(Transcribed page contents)

--- START ---

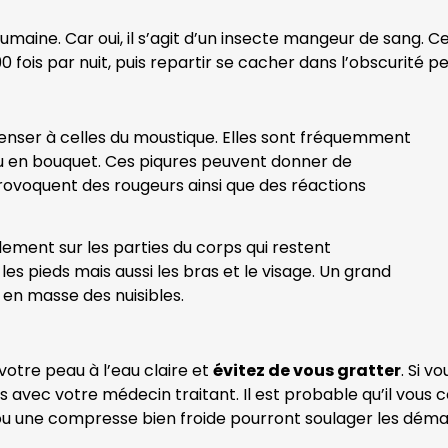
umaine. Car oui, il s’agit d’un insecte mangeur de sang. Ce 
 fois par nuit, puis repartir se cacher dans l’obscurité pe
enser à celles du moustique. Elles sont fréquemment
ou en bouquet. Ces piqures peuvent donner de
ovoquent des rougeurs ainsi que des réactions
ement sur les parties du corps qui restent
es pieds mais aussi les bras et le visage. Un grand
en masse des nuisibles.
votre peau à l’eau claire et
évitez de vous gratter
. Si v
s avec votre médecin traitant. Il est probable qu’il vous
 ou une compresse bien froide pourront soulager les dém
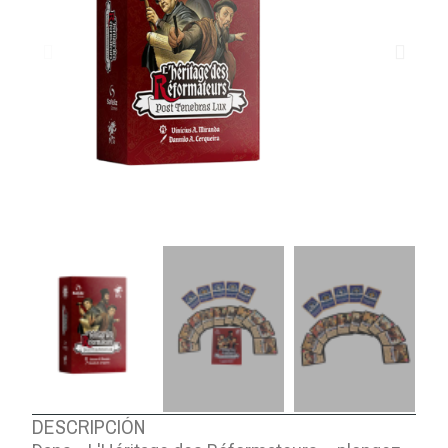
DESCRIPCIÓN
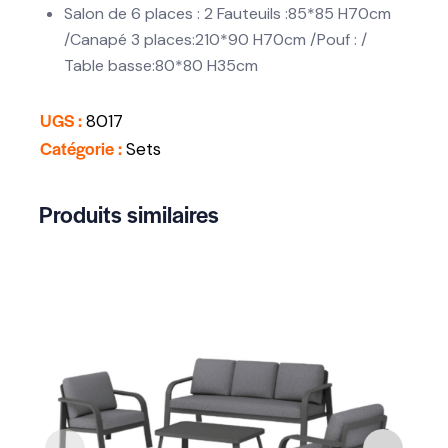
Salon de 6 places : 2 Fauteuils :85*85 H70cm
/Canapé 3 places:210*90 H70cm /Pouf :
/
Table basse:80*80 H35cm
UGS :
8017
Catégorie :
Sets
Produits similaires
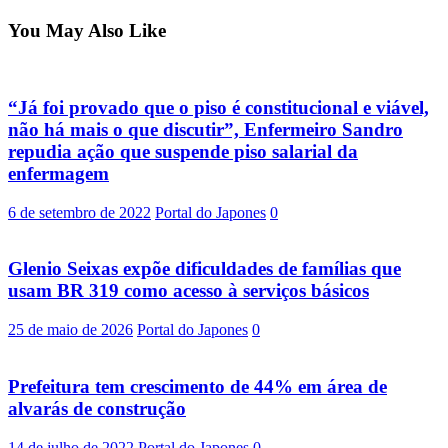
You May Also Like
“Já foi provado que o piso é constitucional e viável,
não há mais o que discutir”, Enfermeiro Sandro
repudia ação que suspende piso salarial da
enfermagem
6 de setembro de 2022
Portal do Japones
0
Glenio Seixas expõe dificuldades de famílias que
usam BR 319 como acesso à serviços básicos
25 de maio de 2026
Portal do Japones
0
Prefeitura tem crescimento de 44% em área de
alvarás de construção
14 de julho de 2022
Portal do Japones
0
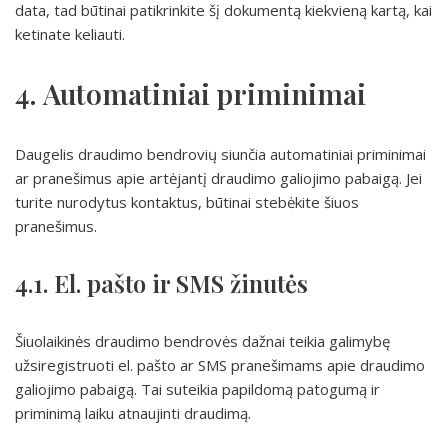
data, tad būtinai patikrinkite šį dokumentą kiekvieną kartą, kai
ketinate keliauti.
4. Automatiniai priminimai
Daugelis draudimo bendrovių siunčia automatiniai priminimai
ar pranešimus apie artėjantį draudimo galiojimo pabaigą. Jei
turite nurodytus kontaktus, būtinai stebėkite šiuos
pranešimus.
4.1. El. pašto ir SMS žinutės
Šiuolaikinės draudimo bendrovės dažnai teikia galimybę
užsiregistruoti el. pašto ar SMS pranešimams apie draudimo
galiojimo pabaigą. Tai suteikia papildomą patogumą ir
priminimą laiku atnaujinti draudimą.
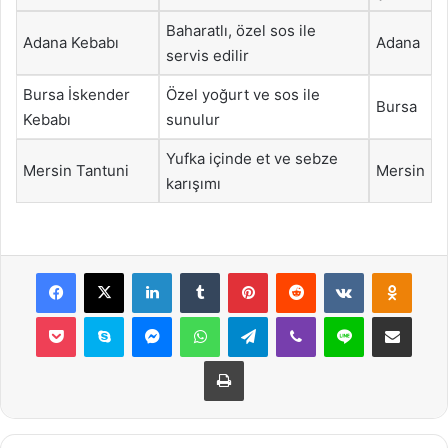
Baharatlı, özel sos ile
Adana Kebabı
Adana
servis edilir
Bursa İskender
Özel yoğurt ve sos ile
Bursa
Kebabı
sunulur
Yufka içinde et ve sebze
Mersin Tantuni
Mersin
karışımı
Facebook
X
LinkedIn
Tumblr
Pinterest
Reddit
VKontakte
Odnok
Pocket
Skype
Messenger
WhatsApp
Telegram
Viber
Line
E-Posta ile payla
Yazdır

--- END ---
--- START ---

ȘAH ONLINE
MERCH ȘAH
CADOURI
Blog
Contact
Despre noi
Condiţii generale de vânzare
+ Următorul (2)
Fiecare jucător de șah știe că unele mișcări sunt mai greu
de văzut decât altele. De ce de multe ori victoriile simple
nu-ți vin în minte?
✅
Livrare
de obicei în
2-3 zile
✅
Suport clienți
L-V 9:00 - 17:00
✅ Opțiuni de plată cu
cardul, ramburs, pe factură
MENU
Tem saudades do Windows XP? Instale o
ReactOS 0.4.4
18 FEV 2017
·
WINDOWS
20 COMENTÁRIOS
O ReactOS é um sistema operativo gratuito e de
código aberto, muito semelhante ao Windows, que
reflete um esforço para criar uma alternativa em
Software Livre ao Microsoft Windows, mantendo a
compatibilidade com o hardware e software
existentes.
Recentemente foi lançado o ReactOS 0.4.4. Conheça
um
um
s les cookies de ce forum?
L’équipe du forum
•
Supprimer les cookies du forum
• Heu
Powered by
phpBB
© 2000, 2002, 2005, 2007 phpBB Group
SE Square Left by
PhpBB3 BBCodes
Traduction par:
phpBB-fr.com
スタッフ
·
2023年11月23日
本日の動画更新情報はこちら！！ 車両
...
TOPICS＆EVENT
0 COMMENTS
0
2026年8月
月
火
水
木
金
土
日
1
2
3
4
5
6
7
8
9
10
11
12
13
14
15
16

--- END ---
--- START ---

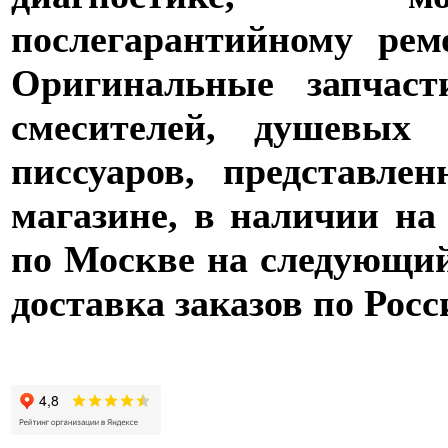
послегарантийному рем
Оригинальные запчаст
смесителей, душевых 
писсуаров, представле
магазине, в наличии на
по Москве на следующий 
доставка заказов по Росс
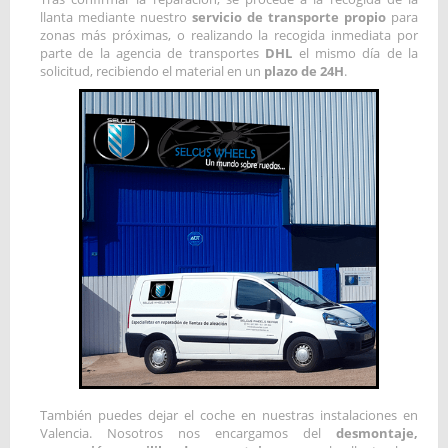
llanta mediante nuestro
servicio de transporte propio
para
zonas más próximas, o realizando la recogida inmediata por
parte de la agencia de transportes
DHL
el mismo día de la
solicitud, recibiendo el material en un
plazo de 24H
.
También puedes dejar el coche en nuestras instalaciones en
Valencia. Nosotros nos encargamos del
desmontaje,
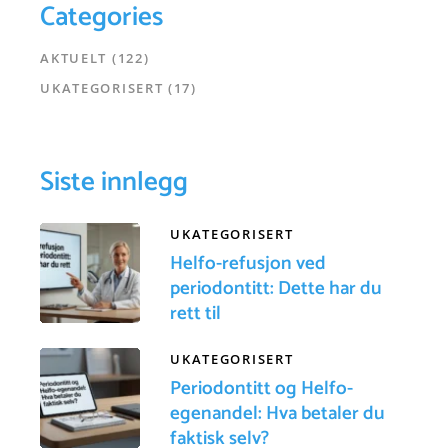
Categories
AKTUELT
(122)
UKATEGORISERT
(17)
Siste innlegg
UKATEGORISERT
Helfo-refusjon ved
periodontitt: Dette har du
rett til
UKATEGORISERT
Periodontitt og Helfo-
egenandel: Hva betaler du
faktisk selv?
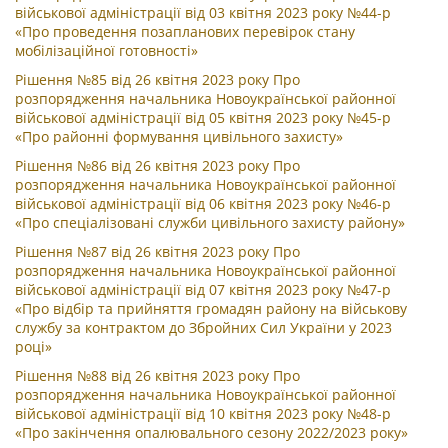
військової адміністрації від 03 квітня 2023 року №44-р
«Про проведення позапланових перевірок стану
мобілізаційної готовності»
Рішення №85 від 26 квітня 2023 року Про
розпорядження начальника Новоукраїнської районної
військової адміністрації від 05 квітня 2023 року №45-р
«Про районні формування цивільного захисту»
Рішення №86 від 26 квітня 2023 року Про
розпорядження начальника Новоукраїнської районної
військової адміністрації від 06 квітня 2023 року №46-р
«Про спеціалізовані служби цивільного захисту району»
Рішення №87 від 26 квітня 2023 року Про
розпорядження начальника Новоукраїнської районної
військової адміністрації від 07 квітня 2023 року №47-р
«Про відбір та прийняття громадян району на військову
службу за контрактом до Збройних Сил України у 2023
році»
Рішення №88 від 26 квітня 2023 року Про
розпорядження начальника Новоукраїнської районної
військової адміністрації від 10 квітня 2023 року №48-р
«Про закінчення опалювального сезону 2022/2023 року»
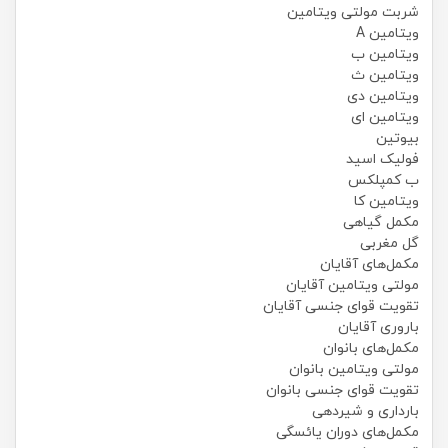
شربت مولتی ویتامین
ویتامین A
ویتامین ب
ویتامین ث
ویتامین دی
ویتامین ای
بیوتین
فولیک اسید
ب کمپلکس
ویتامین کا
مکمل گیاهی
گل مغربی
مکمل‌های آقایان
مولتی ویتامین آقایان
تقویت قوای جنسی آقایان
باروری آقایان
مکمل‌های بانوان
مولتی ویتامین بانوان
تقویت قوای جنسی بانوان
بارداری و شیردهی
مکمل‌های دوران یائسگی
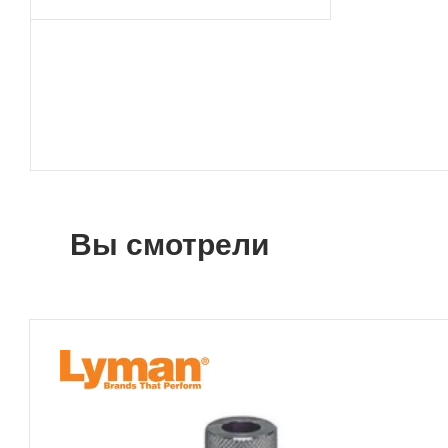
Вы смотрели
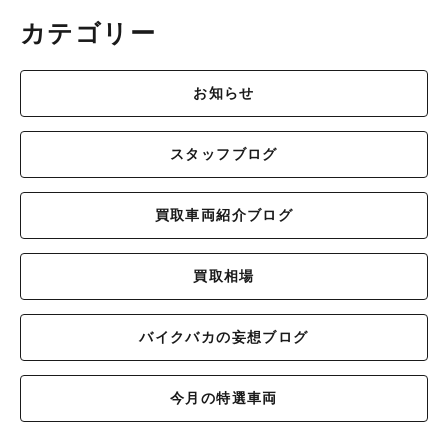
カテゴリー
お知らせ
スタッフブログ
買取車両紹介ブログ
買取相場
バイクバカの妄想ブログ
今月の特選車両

--- END ---

• WHAT THE EXERCISE ASKS: Scan the records above and report how many lines include the word "pabaigą", without any other text.

• ANSWER FOR THIS EXERCISE: 2